> **Records for this task**
####
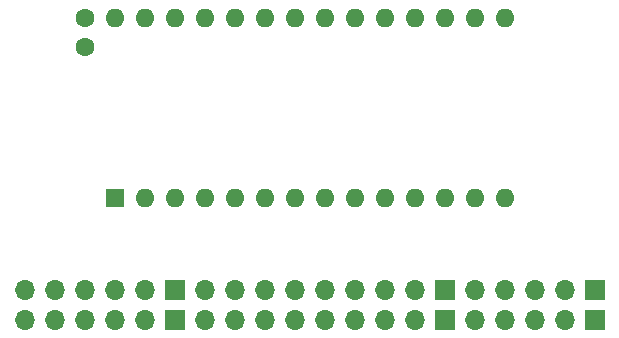
<source format=gbr>
%TF.GenerationSoftware,KiCad,Pcbnew,(5.1.10)-1*%
%TF.CreationDate,2022-08-09T19:56:00-06:00*%
%TF.ProjectId,storage,73746f72-6167-4652-9e6b-696361645f70,rev?*%
%TF.SameCoordinates,Original*%
%TF.FileFunction,Soldermask,Bot*%
%TF.FilePolarity,Negative*%
%FSLAX46Y46*%
G04 Gerber Fmt 4.6, Leading zero omitted, Abs format (unit mm)*
G04 Created by KiCad (PCBNEW (5.1.10)-1) date 2022-08-09 19:56:00*
%MOMM*%
%LPD*%
G01*
G04 APERTURE LIST*
%ADD10C,1.600000*%
%ADD11R,1.600000X1.600000*%
%ADD12O,1.600000X1.600000*%
%ADD13O,1.700000X1.700000*%
%ADD14R,1.700000X1.700000*%
G04 APERTURE END LIST*
D10*
%TO.C,0.1uf*%
X381635000Y-281900000D03*
X381635000Y-279400000D03*
%TD*%
D11*
%TO.C,28c256*%
X384172460Y-294640000D03*
D12*
X417192460Y-279400000D03*
X386712460Y-294640000D03*
X414652460Y-279400000D03*
X389252460Y-294640000D03*
X412112460Y-279400000D03*
X391792460Y-294640000D03*
X409572460Y-279400000D03*
X394332460Y-294640000D03*
X407032460Y-279400000D03*
X396872460Y-294640000D03*
X404492460Y-279400000D03*
X399412460Y-294640000D03*
X401952460Y-279400000D03*
X401952460Y-294640000D03*
X399412460Y-279400000D03*
X404492460Y-294640000D03*
X396872460Y-279400000D03*
X407032460Y-294640000D03*
X394332460Y-279400000D03*
X409572460Y-294640000D03*
X391792460Y-279400000D03*
X412112460Y-294640000D03*
X389252460Y-279400000D03*
X414652460Y-294640000D03*
X386712460Y-279400000D03*
X417192460Y-294640000D03*
X384172460Y-279400000D03*
%TD*%
D13*
%TO.C,20pin conn.*%
X376555000Y-304987960D03*
X376555000Y-302447960D03*
X379095000Y-304987960D03*
X379095000Y-302447960D03*
X381635000Y-304987960D03*
X381635000Y-302447960D03*
X384175000Y-304987960D03*
X384175000Y-302447960D03*
X386715000Y-304987960D03*
X386715000Y-302447960D03*
D14*
X389255000Y-304987960D03*
X389255000Y-302447960D03*
D13*
X391795000Y-304987960D03*
X391795000Y-302447960D03*
X394335000Y-304987960D03*
X394335000Y-302447960D03*
X396875000Y-304987960D03*
X396875000Y-302447960D03*
X399415000Y-304987960D03*
X399415000Y-302447960D03*
X401955000Y-304987960D03*
X401955000Y-302447960D03*
X404495000Y-304987960D03*
X404495000Y-302447960D03*
X407035000Y-304987960D03*
X407035000Y-302447960D03*
X409575000Y-304987960D03*
X409575000Y-302447960D03*
D14*
X412115000Y-304987960D03*
X412115000Y-302447960D03*
D13*
X414655000Y-304987960D03*
X414655000Y-302447960D03*
X417195000Y-304987960D03*
X417195000Y-302447960D03*
X419735000Y-304987960D03*
X419735000Y-302447960D03*
X422275000Y-304987960D03*
X422275000Y-302447960D03*
D14*
X424815000Y-304987960D03*
X424815000Y-302447960D03*
%TD*%
M02*

</source>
####
> **What is expected**
Search the entries for "KiCad" and copy out each line that has it.

> **Output of the task**
%TF.GenerationSoftware,KiCad,Pcbnew,(5.1.10)-1*%
G04 Created by KiCad (PCBNEW (5.1.10)-1) date 2022-08-09 19:56:00*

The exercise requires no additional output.